§ **GOAL OF THE EXERCISE**:
Filter the records below and copy every line containing the word "sviluppatori".

§ **RECORD EXTRACTS**:
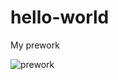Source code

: # hello-world
My prework

![prework](https://user-images.githubusercontent.com/55342025/104987325-46249300-59ca-11eb-9871-e607385a6d31.gif)
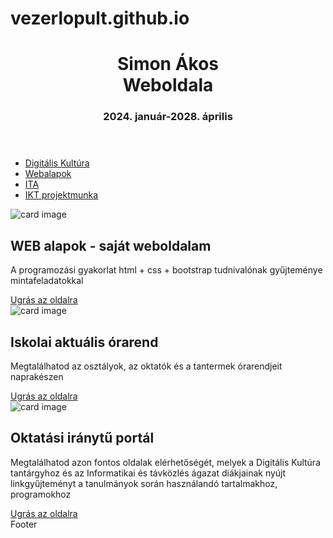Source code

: # vezerlopult.github.io


<html lang="hu">

<head>
    <meta charset="UTF-8">
    <meta name="viewport" content="width=device-width, initial-scale=1.0">
    <title>SÁ weboldala</title>
    <link rel="stylesheet" href="stilus.css">
</head>

<body>
    <header>
        <h1>Simon Ákos <br> Weboldala</h1>
        <h3>2024. január-2028. április</h3>
    </header>
    <section>
        <nav>
            <ul>
                <li class="btnnav"><a href="https://sites.google.com/view/webalapok9a23/digikult" target="_blank">
                        Digitális Kultúra </a></li>
                <li class="btnnav"><a href="https://sites.google.com/view/webalapok9a23/webalapok"
                        target="_blank">Webalapok</a></li>
                <li class="btnnav"><a href="https://sites.google.com/view/webalapok9a23/ita" target="_blank">ITA</a>
                </li>
                <li class="btnnav"><a href="https://sites.google.com/view/webalapok9a23/" target="_blank">IKT
                        projektmunka</a></li>
            </ul>
        </nav>
        <article>
            <div class="card">
                <div class="card-text">
                    <img src="M:\PROGIALAPOK\1_WEBSZERKESZTÉS\cards\Képernyőkép 2024-01-25 094517.png" alt="card image">
                    <h2>WEB alapok - saját weboldalam</h2>
                    <p>A programozási gyakorlat html + css + bootstrap tudnivalónak gyűjteménye mintafeladatokkal</p>
                    <a href="https://sites.google.com/view/webalapok9a23" target="_blank" class="btn">Ugrás az oldalra</a>
                </div>
                <div class="card-text">
                    <img src="C:\Users\Alex\Desktop\vezerlopult\orarend.png" alt="card image">
                    <h2>Iskolai aktuális órarend</h2>
                    <p>Megtalálhatod az osztályok, az oktatók és a tantermek órarendjeit naprakészen</p>
                    <a href="https://akosassist.github.io/orarend.github.io/" target="_blank" class="btn">Ugrás az oldalra</a>
                </div>
                <div class="card-text">
                    <img src="C:\Users\Alex\Desktop\vezerlopult\digisulim.jpg" alt="card image">
                    <h2>Oktatási iránytű portál</h2>
                    <p>Megtalálhatod azon fontos oldalak elérhetőségét, melyek a Digitális Kultúra tantárgyhoz és az
                        Informatikai és távközlés ágazat diákjainak nyújt linkgyűjteményt a tanulmányok során
                        használandó tartalmakhoz, programokhoz</p>
                    <a href="https://digisulim.hu/" target="_blank" class="btn">Ugrás az oldalra</a>
                </div>
            </div>
        </article>
    </section>
    <footer>Footer</footer>
</body>

</html>

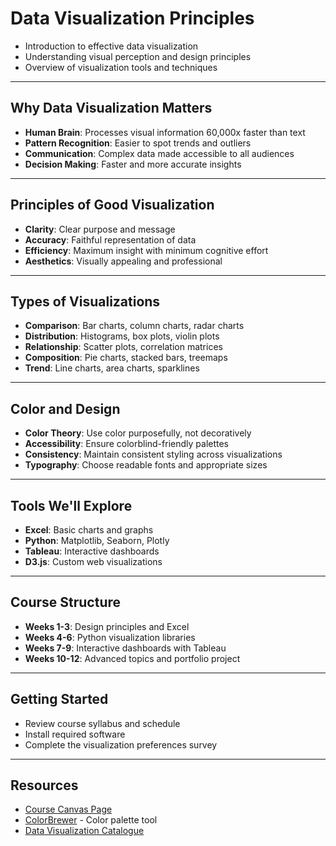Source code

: # Data Visualization Principles

- Introduction to effective data visualization
- Understanding visual perception and design principles
- Overview of visualization tools and techniques

---

## Why Data Visualization Matters

- **Human Brain**: Processes visual information 60,000x faster than text
- **Pattern Recognition**: Easier to spot trends and outliers
- **Communication**: Complex data made accessible to all audiences
- **Decision Making**: Faster and more accurate insights

---

## Principles of Good Visualization

- **Clarity**: Clear purpose and message
- **Accuracy**: Faithful representation of data
- **Efficiency**: Maximum insight with minimum cognitive effort
- **Aesthetics**: Visually appealing and professional

---

## Types of Visualizations

- **Comparison**: Bar charts, column charts, radar charts
- **Distribution**: Histograms, box plots, violin plots
- **Relationship**: Scatter plots, correlation matrices
- **Composition**: Pie charts, stacked bars, treemaps
- **Trend**: Line charts, area charts, sparklines

---

## Color and Design

- **Color Theory**: Use color purposefully, not decoratively
- **Accessibility**: Ensure colorblind-friendly palettes
- **Consistency**: Maintain consistent styling across visualizations
- **Typography**: Choose readable fonts and appropriate sizes

---

## Tools We'll Explore

- **Excel**: Basic charts and graphs
- **Python**: Matplotlib, Seaborn, Plotly
- **Tableau**: Interactive dashboards
- **D3.js**: Custom web visualizations

---

## Course Structure

- **Weeks 1-3**: Design principles and Excel
- **Weeks 4-6**: Python visualization libraries
- **Weeks 7-9**: Interactive dashboards with Tableau
- **Weeks 10-12**: Advanced topics and portfolio project

---

## Getting Started

- Review course syllabus and schedule
- Install required software
- Complete the visualization preferences survey

---

## Resources

- [Course Canvas Page](https://canvas.example.com/viz)
- [ColorBrewer](https://colorbrewer2.org) - Color palette tool
- [Data Visualization Catalogue](https://datavizcatalogue.com)
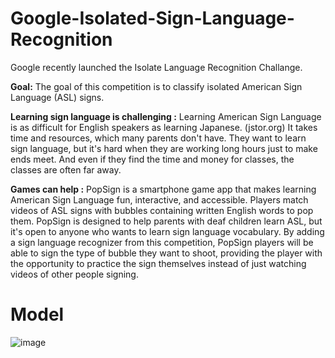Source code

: # Google-Isolated-Sign-Language-Recognition

Google recently launched  the Isolate Language Recognition Challange.

**Goal:** The goal of this competition is to classify isolated American Sign Language (ASL) signs.

**Learning sign language is challenging :**
Learning American Sign Language is as difficult for English speakers as learning Japanese. (jstor.org) It takes time and resources, which many parents don't have. They want to learn sign language, but it's hard when they are working long hours just to make ends meet. And even if they find the time and money for classes, the classes are often far away.

**Games can help :**
PopSign is a smartphone game app that makes learning American Sign Language fun, interactive, and accessible. Players match videos of ASL signs with bubbles containing written English words to pop them.
PopSign is designed to help parents with deaf children learn ASL, but it's open to anyone who wants to learn sign language vocabulary. By adding a sign language recognizer from this competition, PopSign players will be able to sign the type of bubble they want to shoot, providing the player with the opportunity to practice the sign themselves instead of just watching videos of other people signing.

# Model

![image](https://github.com/Atharva-Pandkar/Google-Isolated-Sign-Language-Recognition/assets/62322017/acb2b9bc-54d6-4491-ae3d-330a96e3abe7)

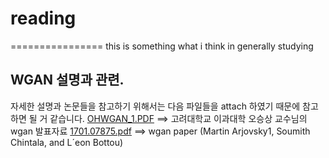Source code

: # reading
================
this is something what i think in generally studying

WGAN 설명과 관련.
-----------------
자세한 설명과 논문들을 참고하기 위해서는 다음 파일들을 attach 하였기 때문에 참고하면 될 거 같습니다.
[OHWGAN_1.PDF](https://github.com/comwitch/reading/files/7014041/OHWGAN_1.PDF) ==> 고려대학교 이과대학 오승상 교수님의 wgan 발표자료
[1701.07875.pdf](https://github.com/comwitch/reading/files/7014045/1701.07875.pdf) ==> wgan paper (Martin Arjovsky1, Soumith Chintala, and L´eon Bottou)

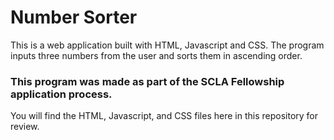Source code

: # Number Sorter
This is a web application built with HTML, Javascript and CSS. The program inputs three numbers from the user and sorts them in ascending order.
### This program was made as part of the SCLA Fellowship application process.
You will find the HTML, Javascript, and CSS files here in this repository for review.
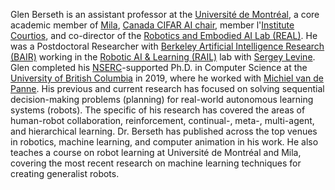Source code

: 
Glen Berseth is an assistant professor at the <a href="https://diro.umontreal.ca/accueil/">Université de Montréal</a>, a core academic member of <a href="https://mila.quebec/">Mila</a>, <a href="https://cifar.ca/ai/canada-cifar-ai-chairs/">Canada CIFAR AI chair</a>, member l'[Institute Courtios](https://institut-courtois.umontreal.ca/), and co-director of the <a href="https://montrealrobotics.ca/">Robotics and Embodied AI Lab (REAL)</a>.  He was a Postdoctoral Researcher with <a href="https://bair.berkeley.edu/">Berkeley Artificial Intelligence Research (BAIR)</a> working in the <a href="http://rail.eecs.berkeley.edu/">Robotic AI & Learning (RAIL)</a> lab with <a href="https://people.eecs.berkeley.edu/~svlevine/">Sergey Levine</a>. Glen completed his <a href="https://www.nserc-crsng.gc.ca/index_eng.asp">NSERC</a>-supported Ph.D. in Computer Science at the <a href="cs.ubc.ca/">University of British Columbia</a> in 2019, where he worked with <a href="https://www.cs.ubc.ca/~van/">Michiel van de Panne</a>. His previous and current research has focused on solving sequential decision-making problems (planning) for real-world autonomous learning systems (robots). The specific of his research has covered the areas of human-robot collaboration, reinforcement, continual-, meta-, multi-agent, and hierarchical learning. Dr. Berseth has published across the top venues in robotics, machine learning, and computer animation in his work. He also teaches a course on robot learning at Université de Montréal and Mila, covering the most recent research on machine learning techniques for creating generalist robots.
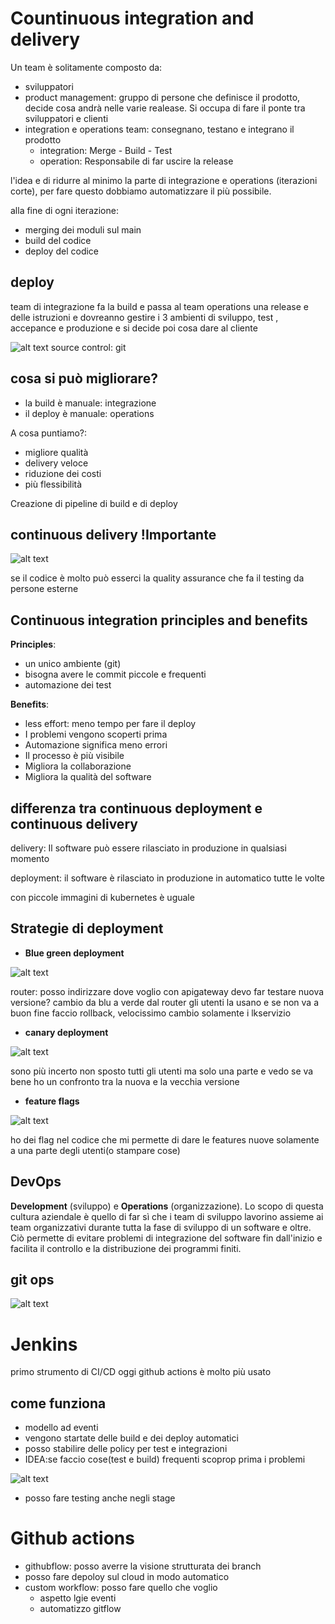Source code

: # Countinuous integration and delivery

Un team è solitamente composto da:

- sviluppatori
- product management: gruppo di persone che definisce il prodotto, decide cosa andrà nelle varie realease. Si occupa di fare il ponte tra sviluppatori e clienti
- integration e operations team: consegnano, testano e integrano il prodotto
  - integration: Merge - Build - Test
  - operation: Responsabile di far uscire la release

l'idea e di ridurre al minimo la parte di integrazione e operations (iterazioni corte), per fare questo dobbiamo automatizzare il più possibile.

alla fine di ogni iterazione:

- merging dei moduli sul main
- build del codice
- deploy del codice

## deploy

team di integrazione fa la build e passa al team operations una release e delle istruzioni e dovreanno gestire i 3 ambienti di sviluppo, test , accepance e produzione e si decide poi cosa dare al cliente

![alt text](image.png)
source control: git

## cosa si può migliorare?

- la build è manuale: integrazione
- il deploy è manuale: operations

A cosa puntiamo?:

- migliore qualità
- delivery veloce
- riduzione dei costi
- più flessibilità

Creazione di pipeline di build e di deploy

## continuous delivery !Importante

![alt text](image-1.png)

se il codice è molto può esserci la quality assurance che fa il testing da persone esterne

## Continuous integration principles and benefits

**Principles**:

- un unico ambiente (git)
- bisogna avere le commit piccole e frequenti
- automazione dei test

**Benefits**:

- less effort: meno tempo per fare il deploy
- I problemi vengono scoperti prima
- Automazione significa meno errori
- Il processo è più visibile
- Migliora la collaborazione
- Migliora la qualità del software

## differenza tra continuous deployment e continuous delivery

delivery: Il software può essere rilasciato in produzione in qualsiasi momento

deployment: il software è rilasciato in produzione in automatico tutte le volte

con piccole immagini di kubernetes è uguale

## Strategie di deployment

- **Blue green deployment**

![alt text](image-2.png)

router: posso indirizzare dove voglio con apigateway
devo far testare nuova versione?
cambio da blu a verde dal router gli utenti la usano e se non va a buon fine faccio rollback, velocissimo cambio solamente i lkservizio

- **canary deployment**

![alt text](image-3.png)

sono più incerto non sposto tutti gli utenti ma solo una parte e vedo se va bene
ho un confronto tra la nuova e la vecchia versione

- **feature flags**

![alt text](image-4.png)

ho dei flag nel codice che mi permette di dare le features nuove solamente a una parte degli utenti(o stampare cose)

## DevOps

**Development** (sviluppo) e **Operations** (organizzazione). Lo scopo di questa cultura aziendale è quello di far sì che i team di sviluppo lavorino assieme ai team organizzativi durante tutta la fase di sviluppo di un software e oltre. Ciò permette di evitare problemi di integrazione del software fin dall'inizio e facilita il controllo e la distribuzione dei programmi finiti.

## git ops

![alt text](image-5.png)

# Jenkins

primo strumento di CI/CD
oggi github actions è molto più usato

## come funziona

- modello ad eventi
- vengono startate delle build e dei deploy automatici
- posso stabilire delle policy per test e integrazioni
- IDEA:se faccio cose(test e build) frequenti scoprop prima i problemi

![alt text](image-6.png)

- posso fare testing anche negli stage

# Github actions

- githubflow: posso averre la visione strutturata dei branch
- posso fare depoloy sul cloud in modo automatico
- custom workflow: posso fare quello che voglio
  - aspetto lgie eventi
  - automatizzo gitflow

§ **RESULT**:
- sviluppatori
- product management: gruppo di persone che definisce il prodotto, decide cosa andrà nelle varie realease. Si occupa di fare il ponte tra sviluppatori e clienti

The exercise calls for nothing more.